Außerdem untersuchten sie Überreste der Vögel, die in verschiedenen britischen Institutionen lagern – darunter das älteste erhaltene Weichteilgewebe eines Dodos, das im Oxford Museum aufbewahrt wird. Auf diese Weise konnte das Studienteam belegen, dass es sich beim Dodo, ebenso wie bei seinem ebenfalls ausgestorbenen Verwandten, dem Rodrigues-Solitär, um Vögel aus der Familie der Tauben (Columbidae) gehandelt hat.
„Das Verständnis ihrer weiteren Verwandtschaft mit anderen Tauben ist von taxonomischer Bedeutung“, so Gostling. Mit dem Dodo und dem Solitaire sei ein einzigartiger Zweig des Taubenstammbaums verloren gegangen. „Es gibt heute keine anderen Vögel wie diese beiden Arten von Riesentauben.“
Flinker Waldbewohner
Dass der Dodo ein plumper Vogel war, konnten die Forschenden in zweierlei Hinsicht widerlegen. Zum einen geht dies aus historischen Berichten hervor, denen zufolge er ein ausgesprochen flinker Waldbewohner war. Zum anderen werden diese Berichte durch die Analyse der Knochenfunde unterstützt, die im Rahmen der Studie durchgeführt wurde. Sie legt nahe, „dass die Sehne des Dodos, die seine Zehen schloss, außergewöhnlich kräftig war – ähnlich wie bei heute lebenden Kletter- und Laufvögeln“, sagt Gostling. „Der Dodo war mit ziemlicher Sicherheit ein sehr aktives, sehr schnelles Tier.“
Doch auch, wenn der Dodo nicht das geborene Opfer war, für das man ihn so lange gehalten hat: Ausgestorben ist er trotzdem. Und daran war der Mensch schuld. „Diese Tiere waren perfekt an ihre Umwelt angepasst, aber auf den Inseln, auf denen sie lebten, gab es keine Raubsäugetiere“, so Gostling. „Als dann die Menschen kamen und Ratten, Katzen und Schweine mitbrachten, hatten der Dodo und der Solitaire keine Chance.“ Denn die eingeschleppten Arten zertrampelten Nester, fraßen Eier und auch ausgewachsene Vögel – dagegen konnte der Dodo sich nicht zur Wehr setzen.

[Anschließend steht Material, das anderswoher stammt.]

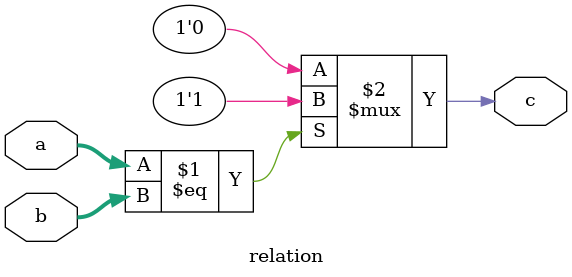
<source format=v>
module relation (
    input wire [1:0] a,
    input wire [1:0] b,
    output wire [0:0]c
);
    
assign c = (a == b) ? 1'b1 : 1'b0;
//assign c = (a == b);
//assign c = (a != b);

endmodule

</source>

Die jetzt veröffentlichten Erkenntnisse sind erst der Anfang. Das Projekt zur Erforschung des Dodos wird mit dem Ziel, die wahre Natur des legendären Vogels vollständig darzulegen – wie er wirklich aussah, lebte und sich bewegte – noch einige Jahre weiterlaufen. „Aber wir blicken nicht nur in die Vergangenheit“, so Gostling. Seine Hoffnung ist es, dass die Forschungsarbeit seines Teams auch dazu beitragen wird, die bedrohten Vögel von heute zu retten.